Native American physician

Beulah Margaret Melvin Allen (born July 19, 1937) is a Diné physician. In 1952, at the age of 23, she was the first Miss Navajo Nation.

== Life ==
Beulah Margaret Melvin was born in Eureka, California, on July 19, 1937, moving with her family at 18 months old to Fort Defiance, Arizona, on the Navajo Reservation. Her mother was a nurse at the Fort Defiance Indian Hospital. In 7th grade, she moved to California and stayed there until she finished high school. In 1952, Melvin was selected as Miss Navajo at the annual Navajo Nation Fair. At the time, the competition was determined by whichever contestant received the largest applause.

Starting in 1954, she attended Barnard College, planning to study there for two years. In 1955, she attended Arizona State College, and in 1956, she spent her junior year at the University of Oregon.

She attended Cornell Medical College in 1958 and 1959, receiving a Navajo Tribal scholarship to attend both years.
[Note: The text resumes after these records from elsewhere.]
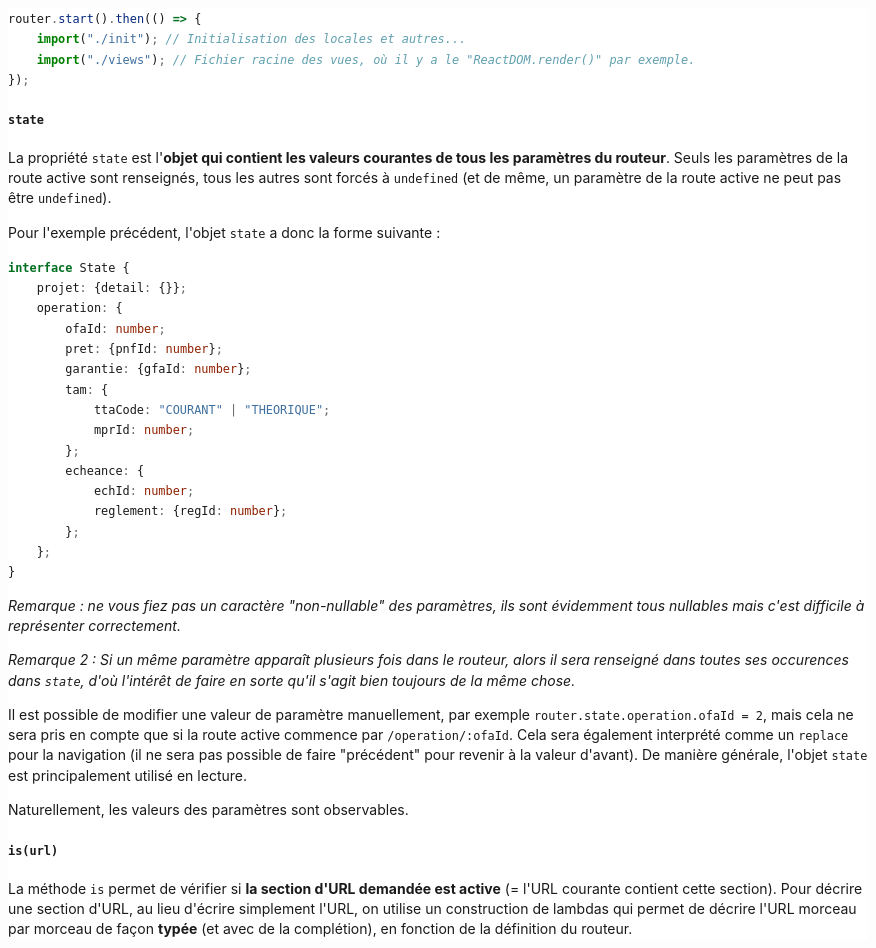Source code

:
```ts
router.start().then(() => {
    import("./init"); // Initialisation des locales et autres...
    import("./views"); // Fichier racine des vues, où il y a le "ReactDOM.render()" par exemple.
});
```

#### `state`

La propriété `state` est l'**objet qui contient les valeurs courantes de tous les paramètres du routeur**. Seuls les paramètres de la route active sont renseignés, tous les autres sont forcés à `undefined` (et de même, un paramètre de la route active ne peut pas être `undefined`).

Pour l'exemple précédent, l'objet `state` a donc la forme suivante :

```ts
interface State {
    projet: {detail: {}};
    operation: {
        ofaId: number;
        pret: {pnfId: number};
        garantie: {gfaId: number};
        tam: {
            ttaCode: "COURANT" | "THEORIQUE";
            mprId: number;
        };
        echeance: {
            echId: number;
            reglement: {regId: number};
        };
    };
}
```

_Remarque : ne vous fiez pas un caractère "non-nullable" des paramètres, ils sont évidemment tous nullables mais c'est difficile à représenter correctement._

_Remarque 2 : Si un même paramètre apparaît plusieurs fois dans le routeur, alors il sera renseigné dans toutes ses occurences dans `state`, d'où l'intérêt de faire en sorte qu'il s'agit bien toujours de la même chose._

Il est possible de modifier une valeur de paramètre manuellement, par exemple `router.state.operation.ofaId = 2`, mais cela ne sera pris en compte que si la route active commence par `/operation/:ofaId`. Cela sera également interprété comme un `replace` pour la navigation (il ne sera pas possible de faire "précédent" pour revenir à la valeur d'avant). De manière générale, l'objet `state` est principalement utilisé en lecture.

Naturellement, les valeurs des paramètres sont observables.

#### `is(url)`

La méthode `is` permet de vérifier si **la section d'URL demandée est active** (= l'URL courante contient cette section). Pour décrire une section d'URL, au lieu d'écrire simplement l'URL, on utilise un construction de lambdas qui permet de décrire l'URL morceau par morceau de façon **typée** (et avec de la complétion), en fonction de la définition du routeur.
In 1961, she graduated from The University of Arizona with a bachelor's degree in anthropology.

On November 14, 1969, Beulah married Richard N. Allen in Contra Costa, California.

She received a fellowship to attend the University of Arizona College of Medicine, graduating around the early 1980s.

In 1981, she won the Henry J. Kaiser Family Foundation Merit Award.